What is the maximum interest rate that can be charged on overdue amounts for City Publications?
City_Publications Franchise · 2025 FDDAnswer from 2025 FDD Document
| Type of Fee | Amount | Due Date | Remarks |
|---|---|---|---|
| Late Fees | $100 per occurrence, plus interest on overdue amount at highest applicable legal rate, not to exceed 1.5% per month | With late payment | Applies to all Royalty Fee or other fee payments, postage expenses and other amounts due us or our Affiliate (Section 4.K) Note that the maximum interest rate in California is 10% annually. |
Source: Item 6 — OTHER FEES (FDD pages 10–13)
What This Means (2025 FDD)
According to City Publications' 2025 Franchise Disclosure Document, a franchisee may be charged interest on overdue amounts. Specifically, City Publications may charge a late fee of $100 per occurrence, in addition to interest on the overdue amount. This interest will be charged at the highest applicable legal rate, but it will not exceed 1.5% per month. The FDD also notes that the maximum interest rate in California is 10% annually.
This means that if a City Publications franchisee is late on a payment, they will incur an immediate $100 late fee. Furthermore, interest will accrue on the outstanding balance. While the interest rate is tied to the highest legally permissible rate, City Publications caps it at 1.5% per month, which is equivalent to 18% annually.

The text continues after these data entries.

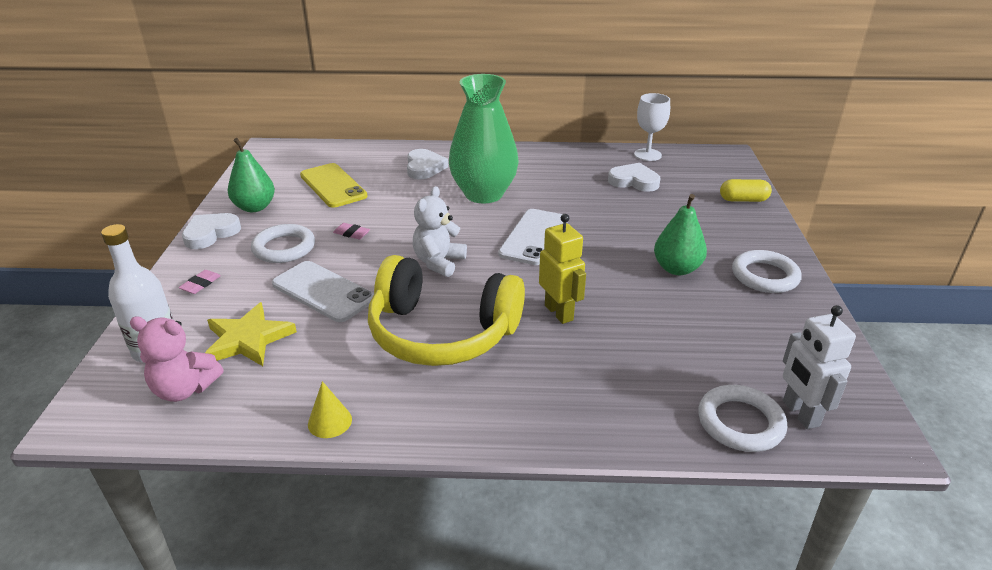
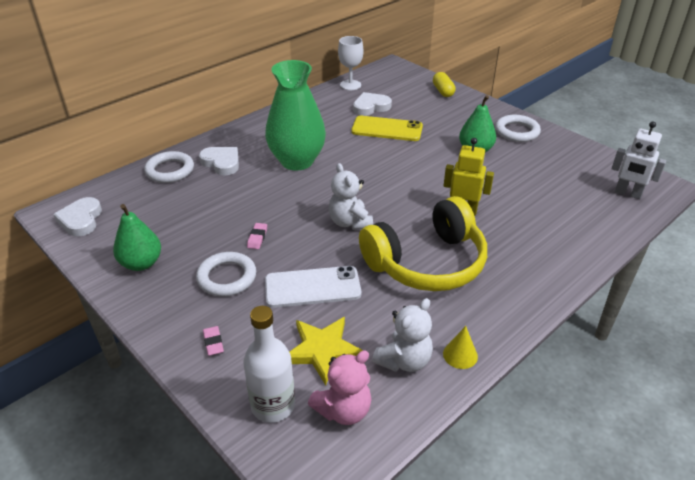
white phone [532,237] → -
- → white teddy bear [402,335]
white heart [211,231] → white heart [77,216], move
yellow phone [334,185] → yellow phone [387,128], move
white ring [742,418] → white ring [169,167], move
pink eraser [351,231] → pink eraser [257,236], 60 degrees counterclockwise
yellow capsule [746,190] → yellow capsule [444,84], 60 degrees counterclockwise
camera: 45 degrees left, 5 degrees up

For franchisees operating in California, it's important to note the disclosure regarding the 10% annual interest rate cap. While the standard agreement allows for up to 1.5% per month, California law may supersede this, limiting the interest to 10% annually. Franchisees should verify the applicable interest rate based on their local and state regulations to ensure compliance and avoid potential disputes with City Publications.